*** WORKING DATA Section Begins ***
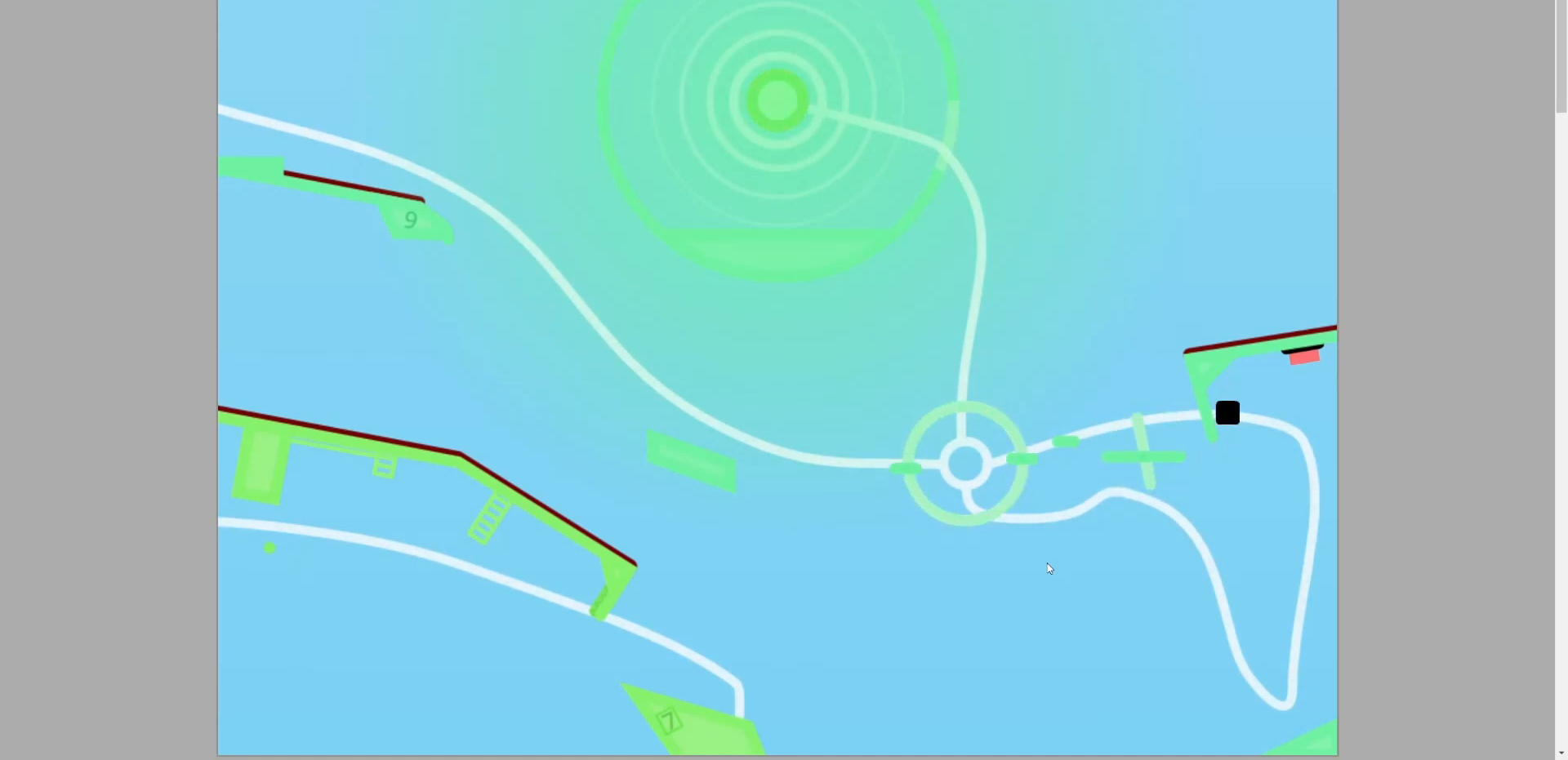
{"keys": [], "events": []}
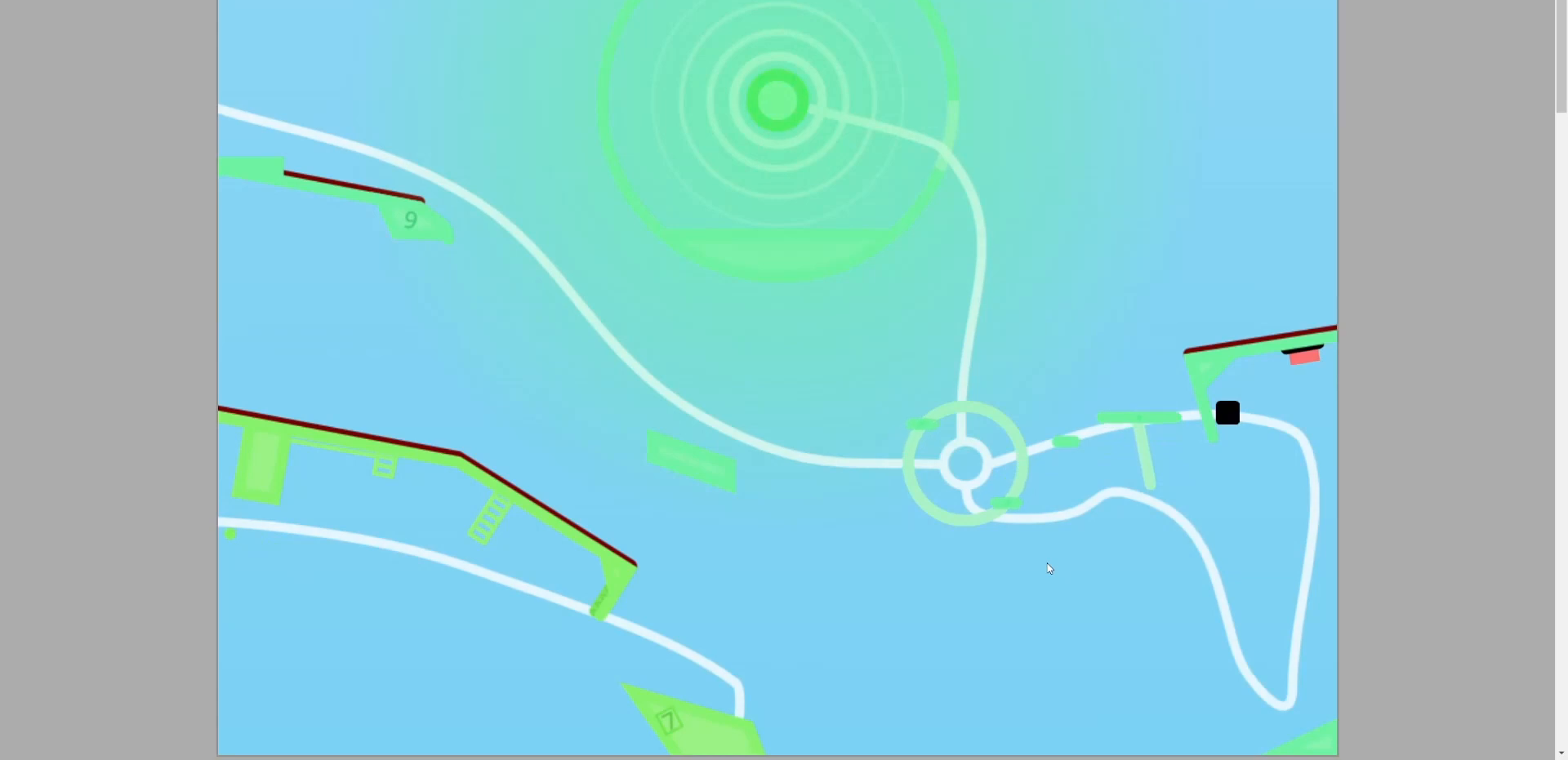
{"keys": [], "events": [[167, "a", "down"], [200, "a", "up"]]}
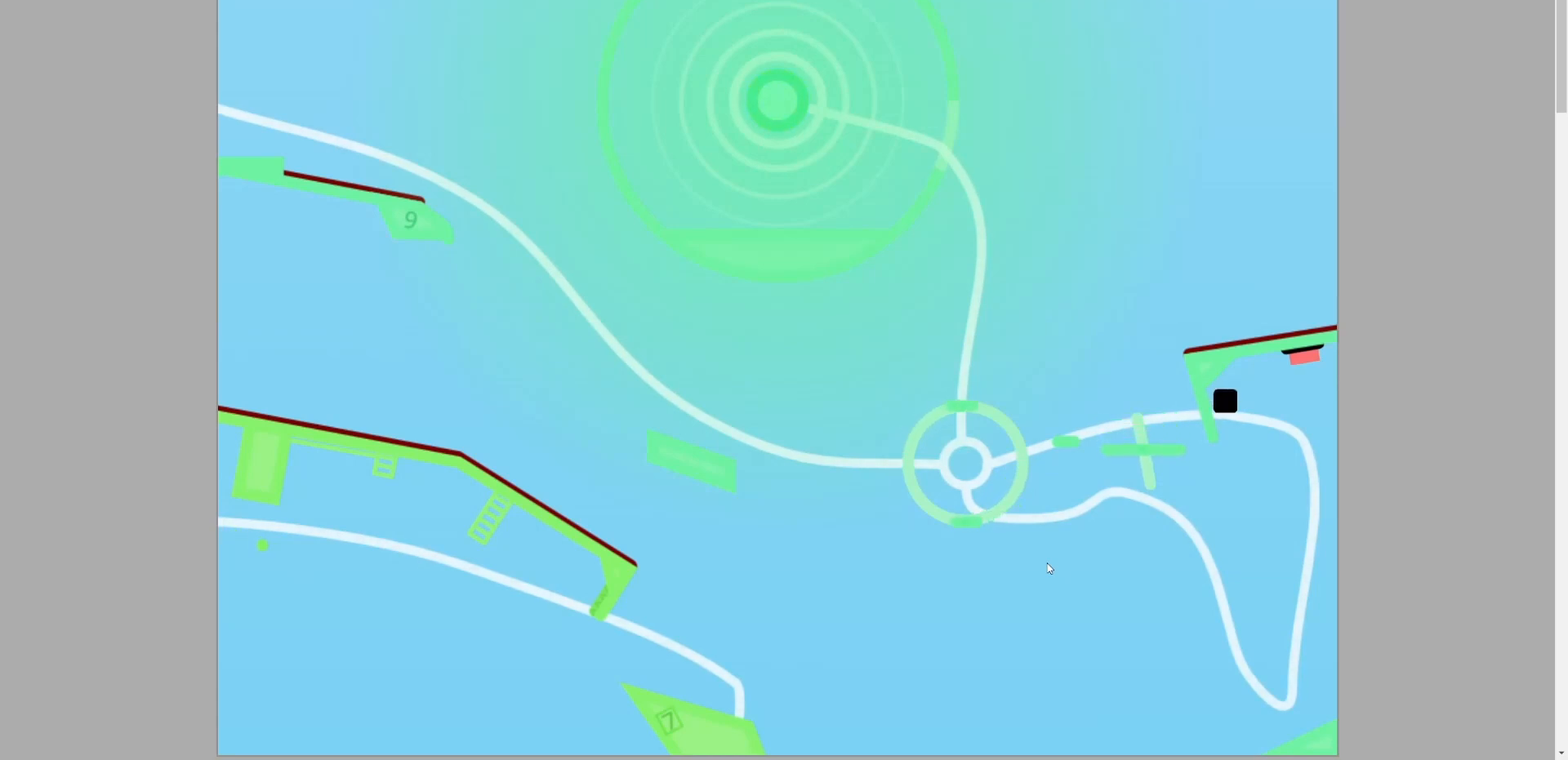
{"keys": [], "events": [[33, "a", "down"], [133, "a", "up"]]}
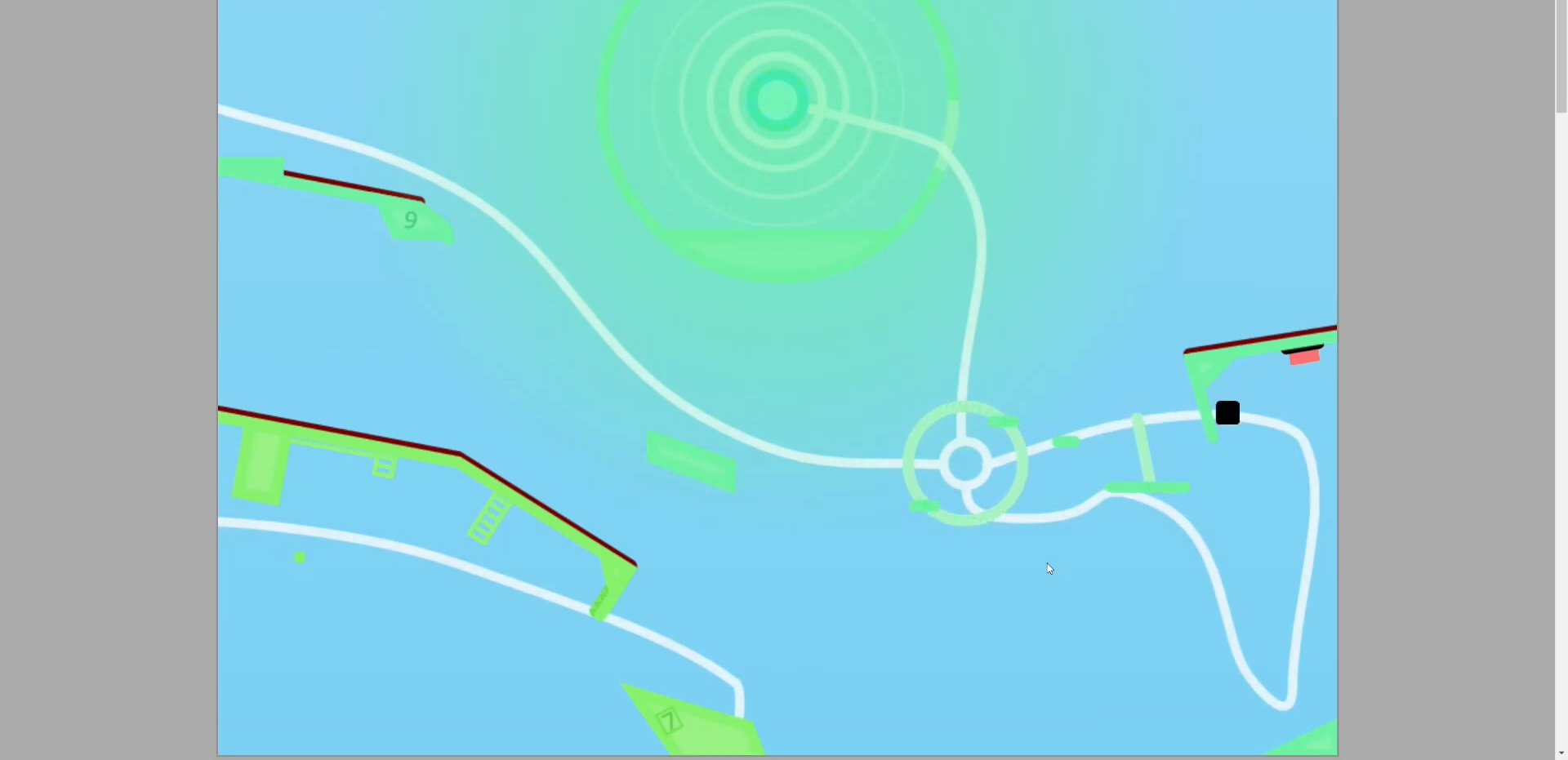
{"keys": [], "events": [[133, "a", "down"], [200, "a", "up"]]}
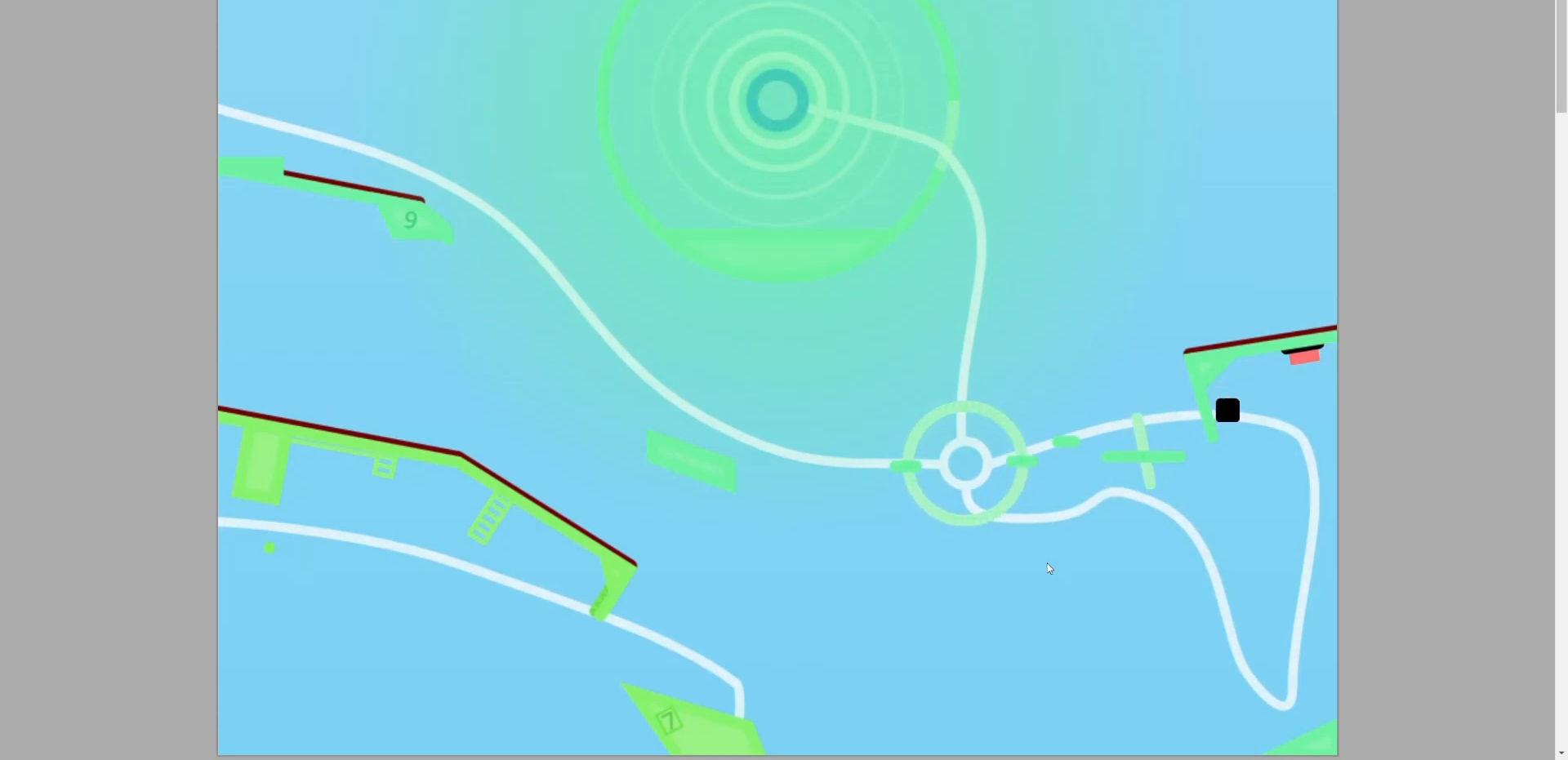
{"keys": ["a"], "events": [[33, "a", "down"], [67, "a", "up"], [500, "a", "down"]]}
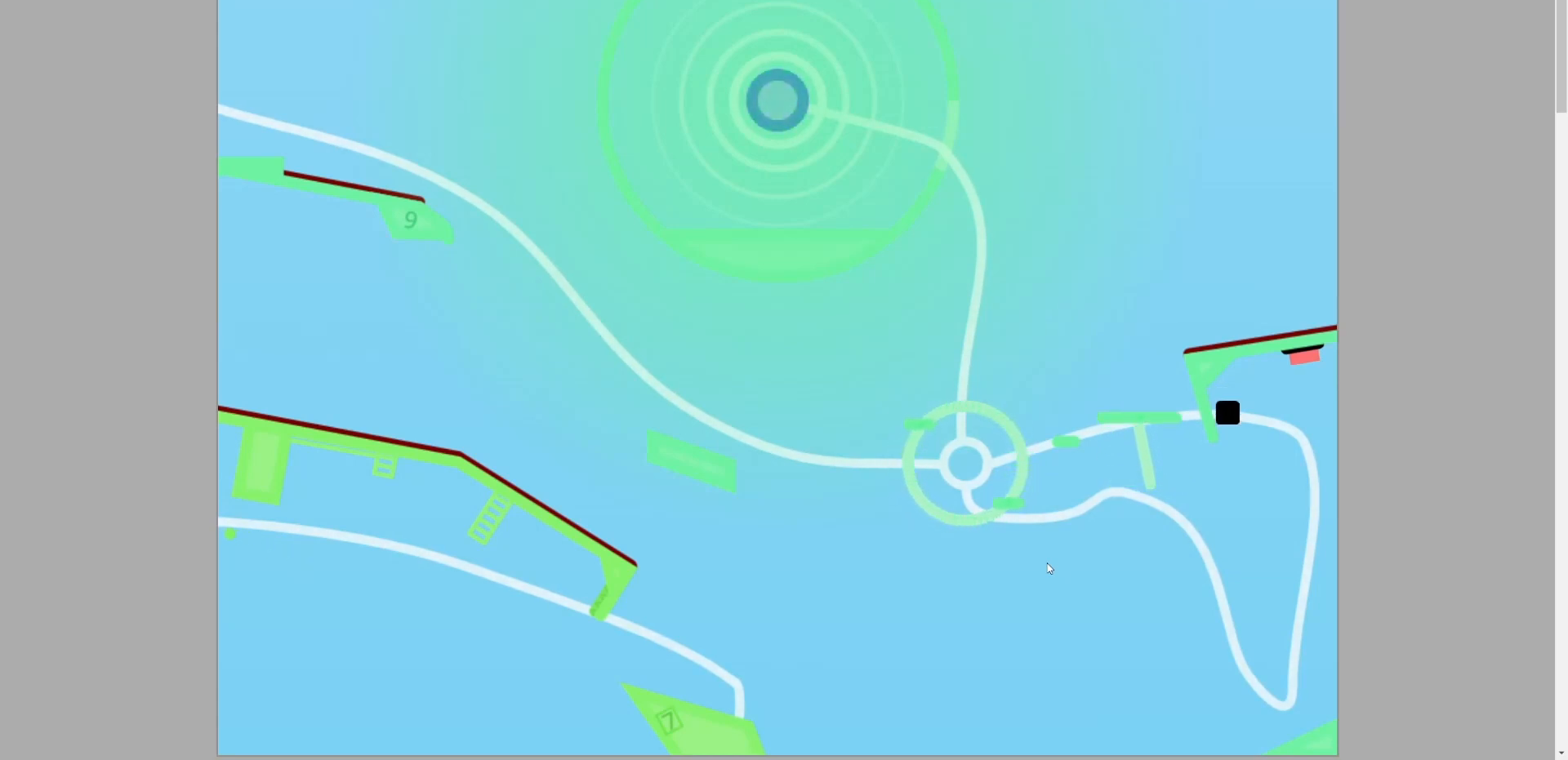
{"keys": [], "events": [[33, "a", "up"], [367, "a", "down"], [467, "a", "up"]]}
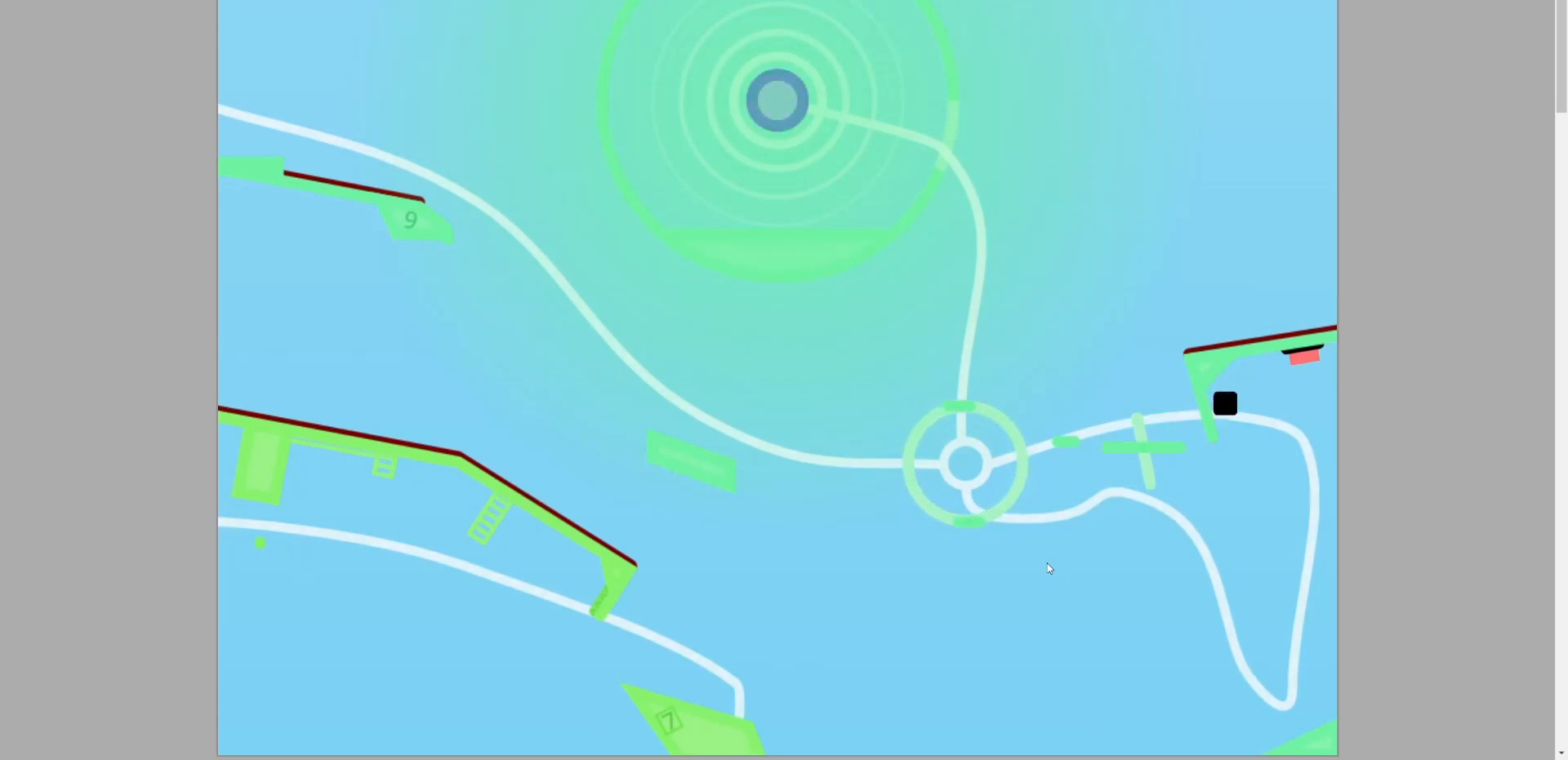
{"keys": ["a"], "events": [[433, "a", "down"]]}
*** WORKING DATA Section Ends ***
→ EXERCISE PROMPT: Copy out the whole listing exactly, and don't carry over any pictures.

→ EXPECTED ANSWER:
{"keys": [], "events": []}
{"keys": [], "events": [[167, "a", "down"], [200, "a", "up"]]}
{"keys": [], "events": [[33, "a", "down"], [133, "a", "up"]]}
{"keys": [], "events": [[133, "a", "down"], [200, "a", "up"]]}
{"keys": ["a"], "events": [[33, "a", "down"], [67, "a", "up"], [500, "a", "down"]]}
{"keys": [], "events": [[33, "a", "up"], [367, "a", "down"], [467, "a", "up"]]}
{"keys": ["a"], "events": [[433, "a", "down"]]}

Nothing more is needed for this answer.